We are still reeling from the loss of Bernard J. Tyson, a visionary labor-management leader who was also a committed, compassionate innovator unafraid to speak the truth and seek solutions on healthcare delivery, care disparities, care for transgender and other vulnerable populations, income inequality, climate change, racial profiling and homelessness.
Our members knew Bernard well because he made it a point to come to each of our annual union leadership conferences, and he insisted on taking unscreened questions from the floor, responding with candor and humor. I believe he was the only major CEO in America to welcome open-ended, public questions from frontline union members who were never shy with their comments and questions.
His last appearance at our Alliance Leadership Conference was on Oct. 4, 2019, in Los Angeles, when in characteristic fashion he noted, “We have not always agreed with each other at any given time, but we have learned how to disagree without being disagreeable.”

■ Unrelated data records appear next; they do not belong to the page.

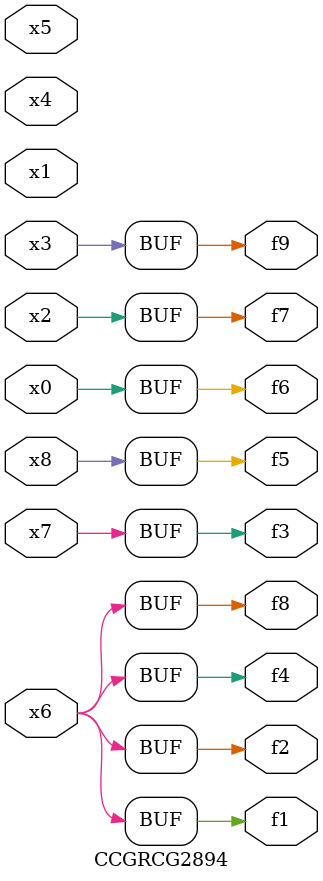
<source format=v>
module CCGRCG2894(
	input x0, x1, x2, x3, x4, x5, x6, x7, x8,
	output f1, f2, f3, f4, f5, f6, f7, f8, f9
);
	assign f1 = x6;
	assign f2 = x6;
	assign f3 = x7;
	assign f4 = x6;
	assign f5 = x8;
	assign f6 = x0;
	assign f7 = x2;
	assign f8 = x6;
	assign f9 = x3;
endmodule

</source>
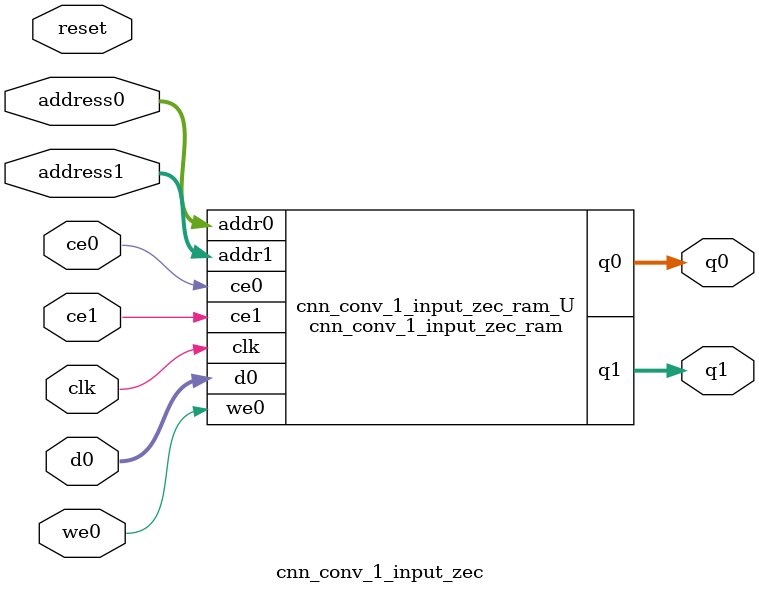
<source format=v>
`timescale 1 ns / 1 ps
module cnn_conv_1_input_zec_ram (addr0, ce0, d0, we0, q0, addr1, ce1, q1,  clk);

parameter DWIDTH = 14;
parameter AWIDTH = 7;
parameter MEM_SIZE = 90;

input[AWIDTH-1:0] addr0;
input ce0;
input[DWIDTH-1:0] d0;
input we0;
output reg[DWIDTH-1:0] q0;
input[AWIDTH-1:0] addr1;
input ce1;
output reg[DWIDTH-1:0] q1;
input clk;

(* ram_style = "block" *)reg [DWIDTH-1:0] ram[0:MEM_SIZE-1];




always @(posedge clk)  
begin 
    if (ce0) 
    begin
        if (we0) 
        begin 
            ram[addr0] <= d0; 
        end 
        q0 <= ram[addr0];
    end
end


always @(posedge clk)  
begin 
    if (ce1) 
    begin
        q1 <= ram[addr1];
    end
end


endmodule

`timescale 1 ns / 1 ps
module cnn_conv_1_input_zec(
    reset,
    clk,
    address0,
    ce0,
    we0,
    d0,
    q0,
    address1,
    ce1,
    q1);

parameter DataWidth = 32'd14;
parameter AddressRange = 32'd90;
parameter AddressWidth = 32'd7;
input reset;
input clk;
input[AddressWidth - 1:0] address0;
input ce0;
input we0;
input[DataWidth - 1:0] d0;
output[DataWidth - 1:0] q0;
input[AddressWidth - 1:0] address1;
input ce1;
output[DataWidth - 1:0] q1;



cnn_conv_1_input_zec_ram cnn_conv_1_input_zec_ram_U(
    .clk( clk ),
    .addr0( address0 ),
    .ce0( ce0 ),
    .we0( we0 ),
    .d0( d0 ),
    .q0( q0 ),
    .addr1( address1 ),
    .ce1( ce1 ),
    .q1( q1 ));

endmodule


</source>
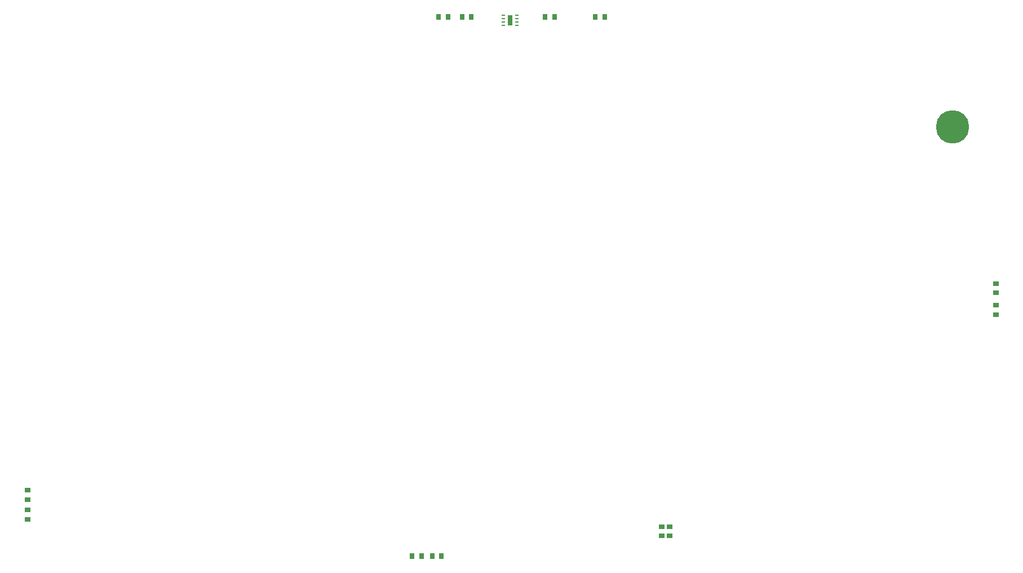
<source format=gbp>
G04*
G04 #@! TF.GenerationSoftware,Altium Limited,Altium Designer,18.0.7 (293)*
G04*
G04 Layer_Color=128*
%FSLAX44Y44*%
%MOMM*%
G71*
G01*
G75*
%ADD57R,0.9000X0.8000*%
%ADD62R,0.8000X0.9000*%
%ADD195C,5.0000*%
%ADD198R,0.5500X0.2000*%
%ADD199R,0.7500X1.5000*%
D57*
X25000Y78002D02*
D03*
Y92002D02*
D03*
X25000Y108002D02*
D03*
Y122002D02*
D03*
X1480000Y399498D02*
D03*
Y385498D02*
D03*
X1480000Y431998D02*
D03*
Y417998D02*
D03*
X990000Y52998D02*
D03*
Y66998D02*
D03*
X977500Y52998D02*
D03*
Y66998D02*
D03*
D62*
X643002Y832500D02*
D03*
X657002D02*
D03*
X678002D02*
D03*
X692002D02*
D03*
X816998Y832500D02*
D03*
X802998D02*
D03*
X633002Y22500D02*
D03*
X647002D02*
D03*
X603002Y22500D02*
D03*
X617002D02*
D03*
X878002Y832500D02*
D03*
X892002D02*
D03*
D195*
X1415000Y667500D02*
D03*
D198*
X740000Y835000D02*
D03*
Y830000D02*
D03*
Y825000D02*
D03*
Y820000D02*
D03*
X760000D02*
D03*
Y825000D02*
D03*
Y830000D02*
D03*
Y835000D02*
D03*
D199*
X750000Y827500D02*
D03*
M02*

</source>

Bernard was a champion of Kaiser Permanente’s groundbreaking Labor Management Partnership, the largest and most successful such partnership in the U.S. His championship of the partnership—a unique approach to engaging frontline union members in decisions about how care is delivered—was characteristic of his willingness to innovate. The partnership has proven to be a key driver of industry-leading quality and performance, generating success that has enabled unrivaled job security and compensation.
When visiting Kaiser Permanente’s healthcare facilities, he personally met with and recognized the unit-based teams—3,500 jointly led teams of union members, physicians and managers working together to improve care. Through the partnership, he said, “We have tapped into the potential of smart people all over the organization coming here every single day trying to figure out, ‘How do I improve quality; how do I improve service; how do I improve affordability?’ That’s an incredible competitive advantage.”
Denise Duncan, president of United Nurses Associations of California/Union of Health Care Professionals, recalled “how close so many union members were to him. He made them feel he was part of them, and that he came from the same place. He carefully listened to our members’ presentations about the innovations they made in their unit-based teams, and he would speak to the power of our members and what they brought to the patients that receive care in KP.”
Bernard championed Kaiser’s work to address the social determinants of health. He courageously spoke out about his own experiences of racial profiling. He worked closely with the Obama administration on the Affordable Care Act. When other insurance providers pulled out of the ACA marketplaces, he made it clear that Kaiser Permanente would remain active there.
On the day news of Bernard’s passing spread, I was swamped with messages and calls from shocked and grieving union members. We will never forget his contributions, courage and convictions.
The Alliance of Health Care Unions is made up of 21 local unions representing more than 50,000 Kaiser Permanente employees.